Arabic Dialect Processing

 

The existence of dialects for any language constitutes a challenge for NLP in general since it adds another set of variation dimensions from a known standard. The problem is particularly interesting and challenging in Arabic and its different dialects, where the diversion from the standard could, in some linguistic theories, warrant a classification as a different language. This problem would not be as pronounced if standard Arabic were to be a living language, however it is not. Any realistic and practical approach to processing Arabic will have to account for dialectal usage since it is so pervasive. In this tutorial, we will attempt to highlight different dialectal phenomena and how they migrate from the standard and why they pose challenges to NLP. Our tutorial will have four different parts: First, we will give you a background layout of issues for standard Arabic NLP. Then we will give you a high level generic view of dialects and different aspects of them that are of interest for the NLP community, addressing both text and speech issues in addition to standardization issues. We will focus in depth on two aspects of dialect processing in the third and fourth parts of the tutorial, namely, dialectal morphology and dialectal syntactic parsing. Throughout the presentation we will make references to the different resources available and draw contrastive links with standard Arabic and English. Moreover, we will discuss annotation standards as exemplified in the Treebank. We will provide links to recent publications and available toolkits/resources for all four sections.

 

It is worth noting that:

 

·         This tutorial is designed for computer scientists and linguists alike.

 

·         No knowledge of Arabic is required (Though, we recommend taking a look at Nizar Habash’s Arabic NLP tutorial www.ccls.columbia.edu/cadim/presentations.html which will be reviewed in the first quarter of the tutorial.) 

 

Outline:

40:00 Review of Basic Arabic NLP with a segway into dialect from a sociolinguistic and political perspective

40:00 Generic dialectal issues from an NLP perspective

      Orthography

      Phonetics

      Phonology

      Morphology

      Syntax

      Semantics

20:00 Coffee Break

 

40:00 Focus on Dialectal Morphology

40:00 Focus on Dialectal Syntactic Parsing

     

 

 


Bios

 

Mona Diab received her PhD in 2003 in the Linguistics department and UMIACS, University of Maryland College Park. Her PhD work focused on lexical semantic issues and was titled Word Sense Disambiguation within a Multilingual Framework. Mona is currently an associate research scientist at the Center for Computational Learning Systems, Columbia University.
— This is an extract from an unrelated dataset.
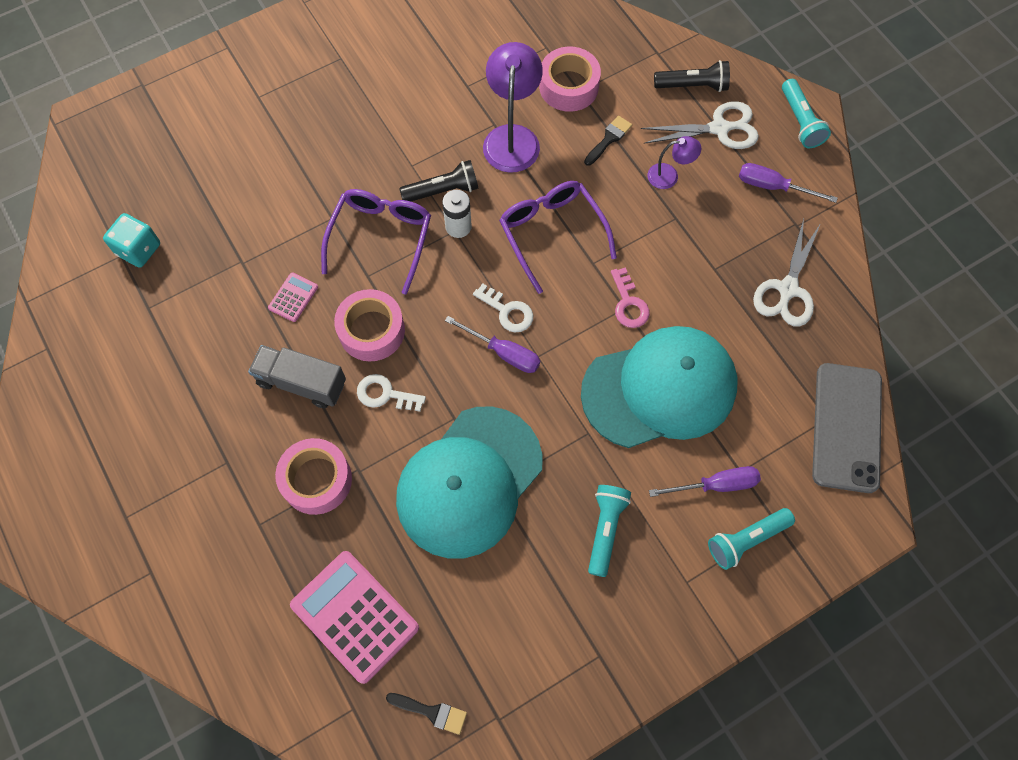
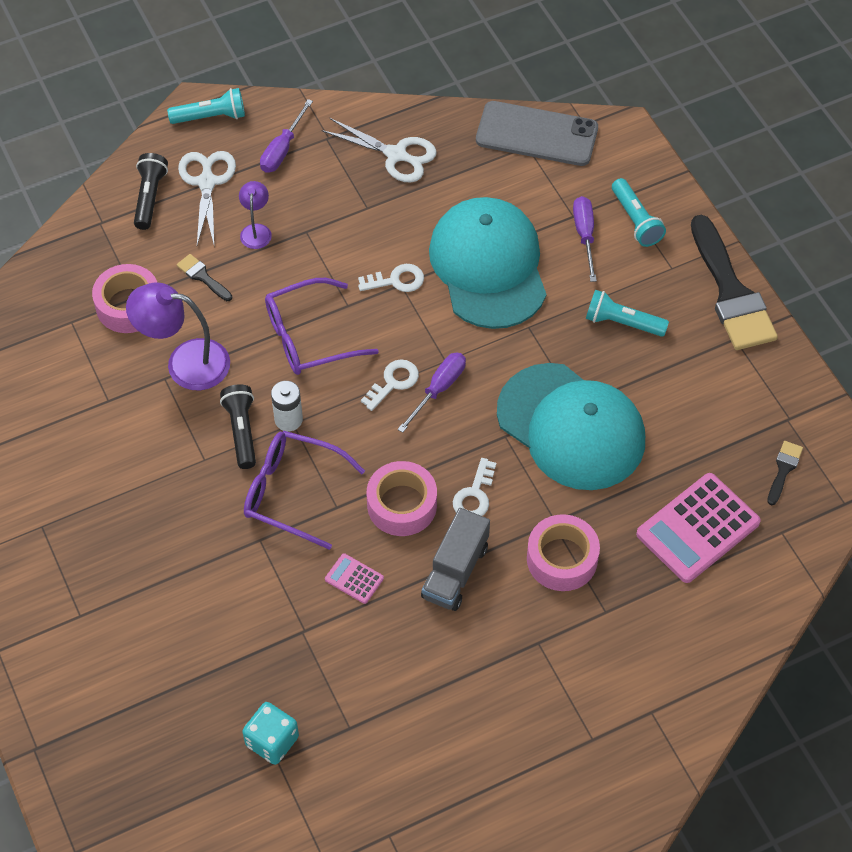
camera: 85 degrees left, 10 degrees down
(629, 303) = (396, 280): pink key -> white key
(662, 651) = (731, 292): none -> black brush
Her research includes work on word sense disambiguation, automatic acquisition of natural language resources such as dictionaries and taxonomies, unsupervised learning methods, lexical semantics, cross language knowledge induction from both parallel and comparable corpora, Arabic NLP in general, tools for processing Arabic(s), computational modeling of Arabic dialects, Arabic syntactic and semantic parsing.  

 

Dr. Diab served as co-chair – together with Kareem Darwish and Nizar Habash - of the Workshop on Computational Approaches to Semitic Languages (ACL 2005). She was also a senior member in the 2005 JHU summer workshop on Parsing Arabic Dialects.  In 2005, she co-founded the Columbia Arabic Dialect Modeling (CADIM) group together with Nizar Habash and Owen Rambow. She has published over 20 articles in different conferences, journals and workshops. Mona has presented her work in numerous lectures and tutorials both for academic and industrial audiences.

 

 

Nizar Habash received his PhD in 2003 from the Computer Science Department, University of Maryland College Park. His Ph.D. thesis is titled Generation-Heavy Hybrid Machine Translation.  He is currently an Associate research scientist at the Center for Computational Learning Systems in Columbia University.  His research includes work on machine translation, natural language generation, lexical semantics, morphological analysis, generation and disambiguation, computational modeling of Arabic dialects, and Arabic dialect parsing.

 

Dr. Habash served as co-chair for the Workshop on Computational Approaches to Semitic Languages (ACL 2005) and also the Workshop on Machine Translation for Semitic Languages (MT Summit 2003).  In 2005, he co-founded the Columbia Arabic Dialect Modeling (CADIM) group.  He is the vice-president of the Semitic Language Special Interest Group in the Association of Computational Linguistics. Finally, he served as research program co-chair for AMTA 2006.

 

Dr. Habash has published over 20 articles in international conferences and journals and has given numerous lectures and tutorials for academic and industrial audiences.